What you have to do. Pictures excluded, return the lines below from the first through the line holding "assign f2 = d4;".

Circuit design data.
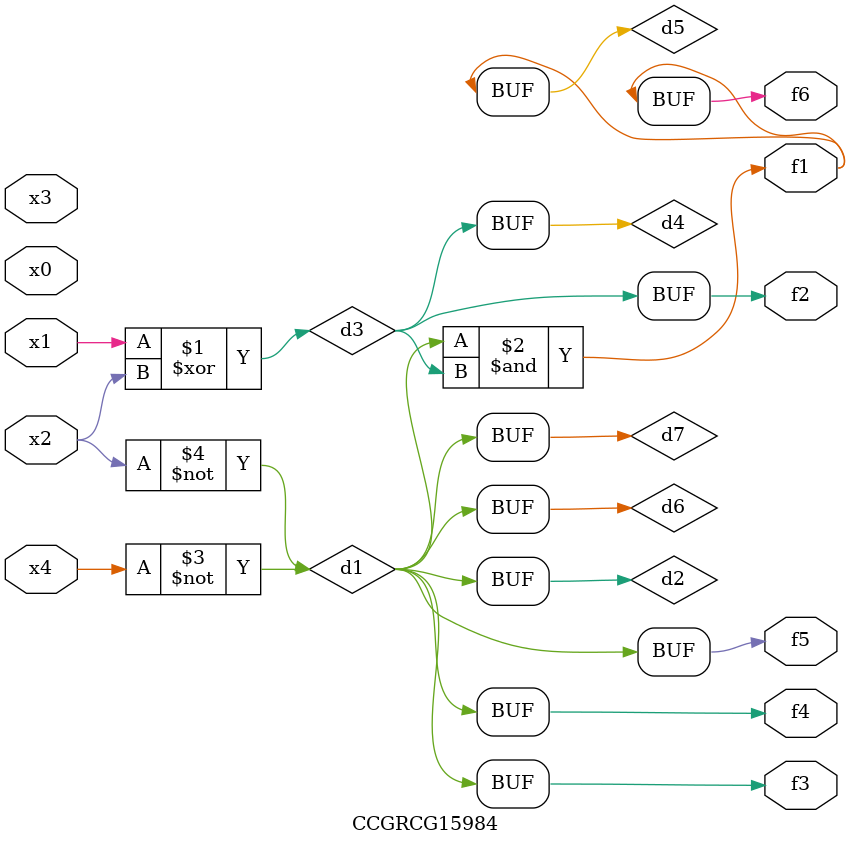
<source format=v>
module CCGRCG15984(
	input x0, x1, x2, x3, x4,
	output f1, f2, f3, f4, f5, f6
);

	wire d1, d2, d3, d4, d5, d6, d7;

	not (d1, x4);
	not (d2, x2);
	xor (d3, x1, x2);
	buf (d4, d3);
	and (d5, d1, d3);
	buf (d6, d1, d2);
	buf (d7, d2);
	assign f1 = d5;
	assign f2 = d4;
	assign f3 = d7;
	assign f4 = d7;
	assign f5 = d7;
	assign f6 = d5;
endmodule

</source>
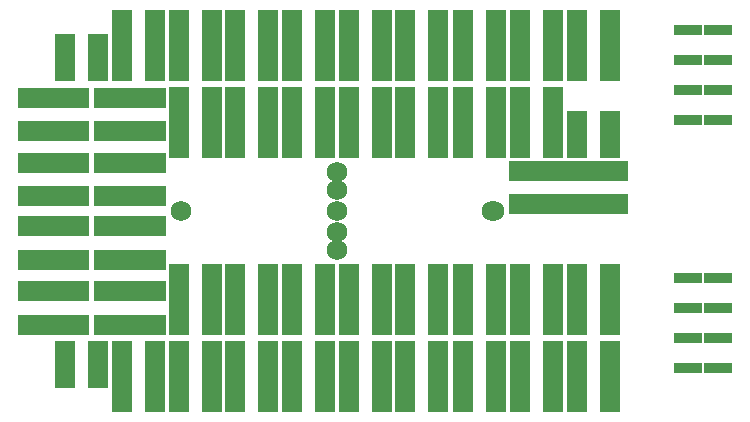
<source format=gts>
G04*
G04 #@! TF.GenerationSoftware,Altium Limited,Altium Designer,18.1.7 (191)*
G04*
G04 Layer_Color=8388736*
%FSLAX44Y44*%
%MOMM*%
G71*
G01*
G75*
%ADD15R,1.8032X2.0032*%
%ADD16R,2.0032X1.8032*%
%ADD17R,2.4932X0.9632*%
%ADD18C,1.7272*%
D15*
X-86000Y55000D02*
D03*
X-58000D02*
D03*
X-10000Y75000D02*
D03*
X-38000D02*
D03*
X231000Y-120000D02*
D03*
X203000D02*
D03*
X231000Y-140000D02*
D03*
X203000D02*
D03*
X231000Y-160000D02*
D03*
X203000D02*
D03*
X183000Y-55000D02*
D03*
X155000D02*
D03*
X183000Y-75000D02*
D03*
X155000D02*
D03*
X183000Y-95000D02*
D03*
X155000D02*
D03*
X231000Y-55000D02*
D03*
X203000D02*
D03*
X231000Y-75000D02*
D03*
X203000D02*
D03*
X231001Y-95002D02*
D03*
X203001D02*
D03*
X231000Y75000D02*
D03*
X203000D02*
D03*
X231000Y54998D02*
D03*
X203000D02*
D03*
X155000Y55000D02*
D03*
X183000D02*
D03*
X155000Y75000D02*
D03*
X183000D02*
D03*
X155000Y95000D02*
D03*
X183000D02*
D03*
X135000Y-55000D02*
D03*
X107000D02*
D03*
X135000Y-75000D02*
D03*
X107000D02*
D03*
X135000Y-95000D02*
D03*
X107000D02*
D03*
X86000Y-55000D02*
D03*
X58000D02*
D03*
X86000Y-75000D02*
D03*
X58000D02*
D03*
X86000Y-95000D02*
D03*
X58000D02*
D03*
X38000Y-55000D02*
D03*
X10000D02*
D03*
X38000Y-75000D02*
D03*
X10000D02*
D03*
X38001Y-95003D02*
D03*
X10001D02*
D03*
X-10000Y-55000D02*
D03*
X-38000D02*
D03*
X-10000Y-75000D02*
D03*
X-38000D02*
D03*
X-9999Y-95002D02*
D03*
X-37999D02*
D03*
X-58000Y-55000D02*
D03*
X-86000D02*
D03*
X-58000Y-75000D02*
D03*
X-86000D02*
D03*
X-57999Y-95002D02*
D03*
X-85999D02*
D03*
X-106000Y-55000D02*
D03*
X-134000D02*
D03*
X-106000Y-75000D02*
D03*
X-134000D02*
D03*
X-105999Y-95002D02*
D03*
X-133999D02*
D03*
X-106000Y95000D02*
D03*
X-134000D02*
D03*
X-106000Y75000D02*
D03*
X-134000D02*
D03*
X-105999Y54999D02*
D03*
X-133999D02*
D03*
X-58000Y95000D02*
D03*
X-86000D02*
D03*
X-58000Y75000D02*
D03*
X-86000D02*
D03*
X-10000Y95000D02*
D03*
X-38000D02*
D03*
X-10000Y55000D02*
D03*
X-38000D02*
D03*
X38000Y95000D02*
D03*
X10000D02*
D03*
X38000Y75000D02*
D03*
X10000D02*
D03*
X38000Y55000D02*
D03*
X10000D02*
D03*
X86000Y95000D02*
D03*
X58000D02*
D03*
X86000Y75000D02*
D03*
X58000D02*
D03*
X86000Y55000D02*
D03*
X58000D02*
D03*
X135000Y95000D02*
D03*
X107000D02*
D03*
X135000Y75000D02*
D03*
X107000D02*
D03*
X135001Y54998D02*
D03*
X107001D02*
D03*
X183000Y-120000D02*
D03*
X155000D02*
D03*
X183000Y-140000D02*
D03*
X155000D02*
D03*
X183001Y-160001D02*
D03*
X155001D02*
D03*
X135000Y-120000D02*
D03*
X107000D02*
D03*
X135000Y-140000D02*
D03*
X107000D02*
D03*
X135001Y-160002D02*
D03*
X107001D02*
D03*
X86000Y-120000D02*
D03*
X58000D02*
D03*
X86000Y-140000D02*
D03*
X58000D02*
D03*
X86000Y-160000D02*
D03*
X58000D02*
D03*
X38000Y-120000D02*
D03*
X10000D02*
D03*
X38000Y-140000D02*
D03*
X10000D02*
D03*
X38001Y-160002D02*
D03*
X10001D02*
D03*
X-10000Y-120000D02*
D03*
X-38000D02*
D03*
X-10000Y-140000D02*
D03*
X-38000D02*
D03*
X-10000Y-160000D02*
D03*
X-38000D02*
D03*
X-58000Y-120000D02*
D03*
X-86000D02*
D03*
X-58000Y-140000D02*
D03*
X-86000D02*
D03*
X-58000Y-160000D02*
D03*
X-86000D02*
D03*
X-106000Y-120000D02*
D03*
X-134000D02*
D03*
X-106000Y-140000D02*
D03*
X-134000D02*
D03*
X-106000Y-160000D02*
D03*
X-134000D02*
D03*
X-154000Y-120000D02*
D03*
X-182000D02*
D03*
X-154000Y-140000D02*
D03*
X-182000D02*
D03*
X-154000Y-160000D02*
D03*
X-182000D02*
D03*
X-202000Y-120000D02*
D03*
X-230000D02*
D03*
X-202000Y-140000D02*
D03*
X-230000D02*
D03*
X-10000Y120000D02*
D03*
X-38000D02*
D03*
X-154001Y160002D02*
D03*
X-182001D02*
D03*
X-154000Y140000D02*
D03*
X-182000D02*
D03*
X-58000Y120000D02*
D03*
X-86000D02*
D03*
X-202000Y140000D02*
D03*
X-230000D02*
D03*
X38000Y120000D02*
D03*
X10000D02*
D03*
X-106000Y160000D02*
D03*
X-134000D02*
D03*
X-106000Y140000D02*
D03*
X-134000D02*
D03*
X86000Y120000D02*
D03*
X58000D02*
D03*
X-58000Y160000D02*
D03*
X-86000D02*
D03*
X-58000Y140000D02*
D03*
X-86000D02*
D03*
X38000Y160000D02*
D03*
X10000D02*
D03*
X38000Y140000D02*
D03*
X10000D02*
D03*
X183000Y120000D02*
D03*
X155000D02*
D03*
X-10000Y140000D02*
D03*
X-38000D02*
D03*
X135000Y120000D02*
D03*
X107000D02*
D03*
X-10000Y160000D02*
D03*
X-38000D02*
D03*
X86000Y140000D02*
D03*
X58000D02*
D03*
X-106000Y120000D02*
D03*
X-134000D02*
D03*
X135000Y160000D02*
D03*
X107000D02*
D03*
X135000Y140000D02*
D03*
X107000D02*
D03*
X86000Y160000D02*
D03*
X58000D02*
D03*
X231000Y120000D02*
D03*
X203000D02*
D03*
X-154000D02*
D03*
X-182000D02*
D03*
X183000Y160000D02*
D03*
X155000D02*
D03*
X-202000Y120000D02*
D03*
X-230000D02*
D03*
X183000Y140000D02*
D03*
X155000D02*
D03*
X231000Y160002D02*
D03*
X203000D02*
D03*
X231000Y140000D02*
D03*
X203000D02*
D03*
D16*
X196000Y6000D02*
D03*
Y34000D02*
D03*
X176000Y6000D02*
D03*
Y34000D02*
D03*
X156000Y6000D02*
D03*
Y34000D02*
D03*
X-155000Y-96000D02*
D03*
Y-68000D02*
D03*
X-175000Y-96000D02*
D03*
Y-68000D02*
D03*
X-195002Y-96001D02*
D03*
Y-68001D02*
D03*
X-155000Y68000D02*
D03*
Y96000D02*
D03*
X-175000Y68000D02*
D03*
Y96000D02*
D03*
X-195002Y67999D02*
D03*
Y95999D02*
D03*
X-155000Y-41000D02*
D03*
Y-13000D02*
D03*
X-175000Y-41000D02*
D03*
Y-13000D02*
D03*
X-195001Y-41001D02*
D03*
Y-13001D02*
D03*
X-155000Y13000D02*
D03*
Y41000D02*
D03*
X-175000Y13000D02*
D03*
Y41000D02*
D03*
X-195000Y13000D02*
D03*
Y41000D02*
D03*
X216000Y34000D02*
D03*
Y6000D02*
D03*
X-220000Y-41000D02*
D03*
Y-13000D02*
D03*
X-240000Y-41000D02*
D03*
Y-13000D02*
D03*
X-260000Y-41000D02*
D03*
Y-13000D02*
D03*
X-220000Y13000D02*
D03*
Y41000D02*
D03*
X-240000Y13000D02*
D03*
Y41000D02*
D03*
X-260000Y13000D02*
D03*
Y41000D02*
D03*
X-220000Y-96000D02*
D03*
Y-68000D02*
D03*
X-240000Y-96000D02*
D03*
Y-68000D02*
D03*
X-260000Y-96000D02*
D03*
Y-68000D02*
D03*
Y68000D02*
D03*
Y96000D02*
D03*
X-240000Y68000D02*
D03*
Y96000D02*
D03*
X-220000Y68000D02*
D03*
Y96000D02*
D03*
X236000Y34000D02*
D03*
Y6000D02*
D03*
D17*
X297300Y153100D02*
D03*
X322700D02*
D03*
X297300Y127700D02*
D03*
X322700D02*
D03*
X297300Y102300D02*
D03*
X322700D02*
D03*
X297300Y76900D02*
D03*
X322700D02*
D03*
Y-133100D02*
D03*
X297300D02*
D03*
X322700Y-107700D02*
D03*
X297300D02*
D03*
X322700Y-82300D02*
D03*
X297300D02*
D03*
X322700Y-56900D02*
D03*
X297300D02*
D03*
D18*
X133000Y0D02*
D03*
X0Y33000D02*
D03*
Y18000D02*
D03*
Y-18000D02*
D03*
Y-33000D02*
D03*
X131500Y-0D02*
D03*
X0Y0D02*
D03*
X-132000D02*
D03*
M02*

</source>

Exercise output.
<source format=v>
module CCGRCG15984(
	input x0, x1, x2, x3, x4,
	output f1, f2, f3, f4, f5, f6
);

	wire d1, d2, d3, d4, d5, d6, d7;

	not (d1, x4);
	not (d2, x2);
	xor (d3, x1, x2);
	buf (d4, d3);
	and (d5, d1, d3);
	buf (d6, d1, d2);
	buf (d7, d2);
	assign f1 = d5;
	assign f2 = d4;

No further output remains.